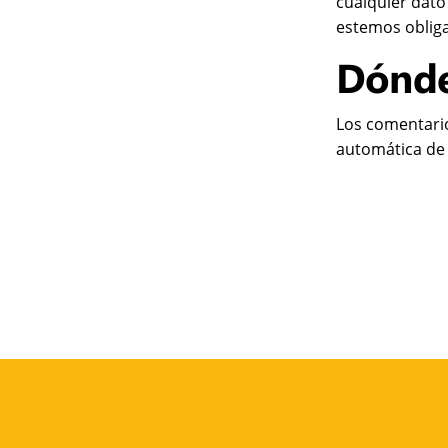
cualquier dato
estemos obliga
Dónde
Los comentario
automática de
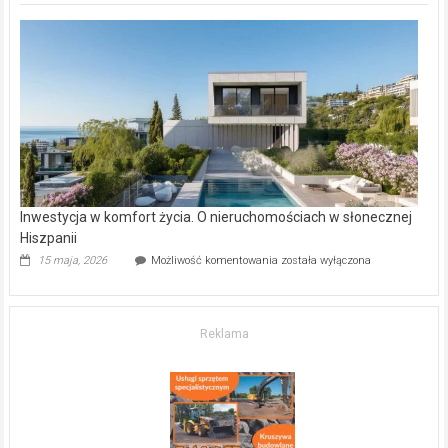
deweloperskie
w Częstochowie
–
gdzie
kupić
mieszkanie?
Inwestycja w komfort życia. O nieruchomościach w słonecznej
Hiszpanii
Inwestycja
15 maja, 2026
Możliwość komentowania
została wyłączona
w komfort
życia.
O nieruchomościach
w słonecznej
Reklama
Hiszpanii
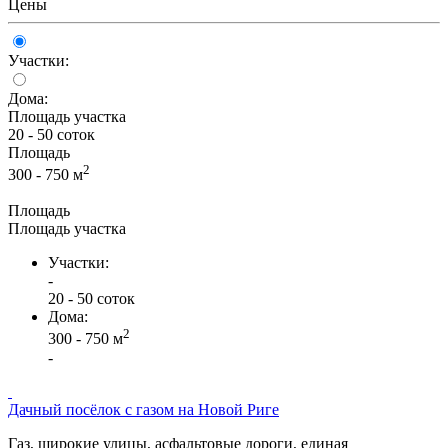
Цены
Участки:
Дома:
Площадь участка
20 - 50 соток
Площадь
2
300 - 750 м
Площадь
Площадь участка
Участки:
-
20 - 50 соток
Дома:
2
300 - 750 м
-
Дачный посёлок с газом на Новой Риге
Газ, широкие улицы, асфальтовые дороги, единая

> [Aim of the task]: Leave out any pictures, please, and quote only the lines from the top of the data through the line that contains "Дачный посёлок с газом на Новой Риге".

> [Task answer]:
cualquier dato
estemos obliga
Dónde
Los comentario
automática de
deweloperskie
w Częstochowie
–
gdzie
kupić
mieszkanie?
Inwestycja w komfort życia. O nieruchomościach w słonecznej
Hiszpanii
Inwestycja
15 maja, 2026
Możliwość komentowania
została wyłączona
w komfort
życia.
O nieruchomościach
w słonecznej
Reklama
Hiszpanii
Цены
Участки:
Дома:
Площадь участка
20 - 50 соток
Площадь
2
300 - 750 м
Площадь
Площадь участка
Участки:
-
20 - 50 соток
Дома:
2
300 - 750 м
-
Дачный посёлок с газом на Новой Риге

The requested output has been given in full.